**Reading passage**.
When the next round of interrogation began, Umar was read his Miranda rights and basically allowed to “lawyer up”, which he did. The cries of conservatives were heard across the land. A missed opportunity to get more intel. But guess what? Good prosecutors know how to get information and once they leveraged the influence of Umar’s family and possibly took a death sentence off the table, Hot Pants began spilling the beans yet again. Not a drop of water touched Umar’s head. No loud music. No sleep deprivation. Just good old-fashioned law enforcement work.
Unfortunately, this puts the case of Khalid Sheikh Mohammed (KSM) in sharp contrast and has forced me to revisit the arguments of conservatives and in particular my conservative readers. Back in November, I wrote about the KSM case and in my eagerness to discard eight years of Bush lawlessness I did not see the noose I was tying around my own neck.
- I can find no evidence despite a fairly exhaustive Google search that KSM was ever read his Miranda rights.
- KSM was not arrested in the United States nor was he arrested by foreign law enforcement and extradited here. He was captured in Pakistan as a POW.
- KSM was tortured on at least 183 occasions.
These facts alone make this a defense attorney’s wet dream. To top this off, we have assurances from everyone from Attorney General Eric Holder to the President himself that KSM will be convicted and executed. Now every prosecutor brags about how he will secure a conviction, but in this case “innocent until proven guilty” is nothing but a farce. How can we say that we are holding up our justice system as a beacon of light to the world and in the same sentence make the verdict and punishment a forgone conclusion? We might as well summarily execute him and save the time and money. (As a side note, NYC Mayor Michael Bloomberg’s about-face on this matter based on cost is incredibly lame. Justice has no price tag.)
Back last November when I was waving my American justice flag, David Feige of Slate painted an even bleaker picture of the KSM prosecution. He stated that no matter how righteous our intentions, there is not a judge or jury in this country, even at the appellate levels, who would allow KSM to go free, no matter how prejudicial the evidence against him. This has ramifications going far beyond KSM’s conviction. It sets dangerous precedent for many prosecutions down the line:
…there is no judge in the country who will seriously endanger the prosecution. Instead, with the defense motions duly denied, the case will proceed to trial, and then (as no jury in the country is going to acquit KSM) to conviction and a series of appeals. And that’s where the ultimate effect of a vigorous defense of KSM gets really grim.

**Set problem A**.
Copy word for word everything in the passage on the KSM case from "- KSM was not" down to "least 183 occasions.".
**Set problem B**.
Resume the passage on the KSM case right after its last sentence and carry it forward.

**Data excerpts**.
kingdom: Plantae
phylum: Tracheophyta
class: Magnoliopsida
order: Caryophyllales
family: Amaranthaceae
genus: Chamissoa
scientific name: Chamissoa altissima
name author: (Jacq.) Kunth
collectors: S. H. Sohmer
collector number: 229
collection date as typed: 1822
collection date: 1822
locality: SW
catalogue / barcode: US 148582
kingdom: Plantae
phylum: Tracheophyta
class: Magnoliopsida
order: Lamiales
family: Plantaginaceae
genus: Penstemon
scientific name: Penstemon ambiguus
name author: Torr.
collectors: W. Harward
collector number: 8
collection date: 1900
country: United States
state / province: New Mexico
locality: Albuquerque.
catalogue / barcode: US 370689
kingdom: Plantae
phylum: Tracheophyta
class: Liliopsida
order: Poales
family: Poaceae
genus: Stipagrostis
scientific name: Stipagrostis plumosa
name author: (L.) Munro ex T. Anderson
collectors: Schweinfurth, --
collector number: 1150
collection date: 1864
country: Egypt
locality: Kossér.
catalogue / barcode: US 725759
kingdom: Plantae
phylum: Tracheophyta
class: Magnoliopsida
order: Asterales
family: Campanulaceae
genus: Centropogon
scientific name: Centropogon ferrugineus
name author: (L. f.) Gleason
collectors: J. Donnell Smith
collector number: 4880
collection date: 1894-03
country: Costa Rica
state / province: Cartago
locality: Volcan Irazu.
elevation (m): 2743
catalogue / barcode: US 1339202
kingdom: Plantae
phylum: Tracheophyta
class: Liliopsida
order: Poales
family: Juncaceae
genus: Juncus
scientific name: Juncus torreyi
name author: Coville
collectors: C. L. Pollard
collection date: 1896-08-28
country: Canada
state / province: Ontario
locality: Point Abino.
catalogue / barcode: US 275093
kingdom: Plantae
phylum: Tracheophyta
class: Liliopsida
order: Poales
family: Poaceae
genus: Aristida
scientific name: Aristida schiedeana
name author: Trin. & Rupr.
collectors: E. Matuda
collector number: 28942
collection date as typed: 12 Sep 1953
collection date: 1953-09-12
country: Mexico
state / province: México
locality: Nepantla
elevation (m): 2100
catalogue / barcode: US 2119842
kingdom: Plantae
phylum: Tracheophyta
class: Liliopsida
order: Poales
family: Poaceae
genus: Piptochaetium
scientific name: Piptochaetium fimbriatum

**Task answer A**.
- KSM was not arrested in the United States nor was he arrested by foreign law enforcement and extradited here. He was captured in Pakistan as a POW.
- KSM was tortured on at least 183 occasions.

**Task answer B**.
At each stage of the appellate process, a higher court will countenance the cowardly decisions made by the trial judge, ennobling them with the unfortunate force of precedent. The judicial refusal to consider KSM’s years of quasi-legal military detention as a violation of his right to a speedy trial will erode that already crippled constitutional concept. The denial of the venue motion will raise the bar even higher for defendants looking to escape from damning pretrial publicity. Ever deferential to the trial court, the U.S. Court of Appeals for the Second Circuit will affirm dozens of decisions that redact and restrict the disclosure of secret documents, prompting the government to be ever more expansive in invoking claims of national security and emboldening other judges to withhold critical evidence from future defendants. Finally, the twisted logic required to disentangle KSM’s initial torture from his subsequent “clean team” statements will provide a blueprint for the government, giving them the prize they’ve been after all this time—a legal way both to torture and to prosecute.
Hence with the inevitably corrupt prosecution of KSM, we open the door to corruption down the line in other trials, and we ultimately justify all the short cuts and indiscretions of the Bush era that we had hoped to repudiate.
This puts us between a rock and a hard place. KSM cannot get a “fair” trial in our criminal justice system. Any conviction he receives in a military tribunal is subject to Supreme Court challenge and overturn. The final alternative is to hold KSM indefinitely as a POW and release him to his home country once we defeat them at the end of the war. Oh, but wait a minute. There is no country with which we are at war. We are at war with a criminal phenomenon that will always exist. The war has no end. And so it follows that KSM’s incarceration has no end.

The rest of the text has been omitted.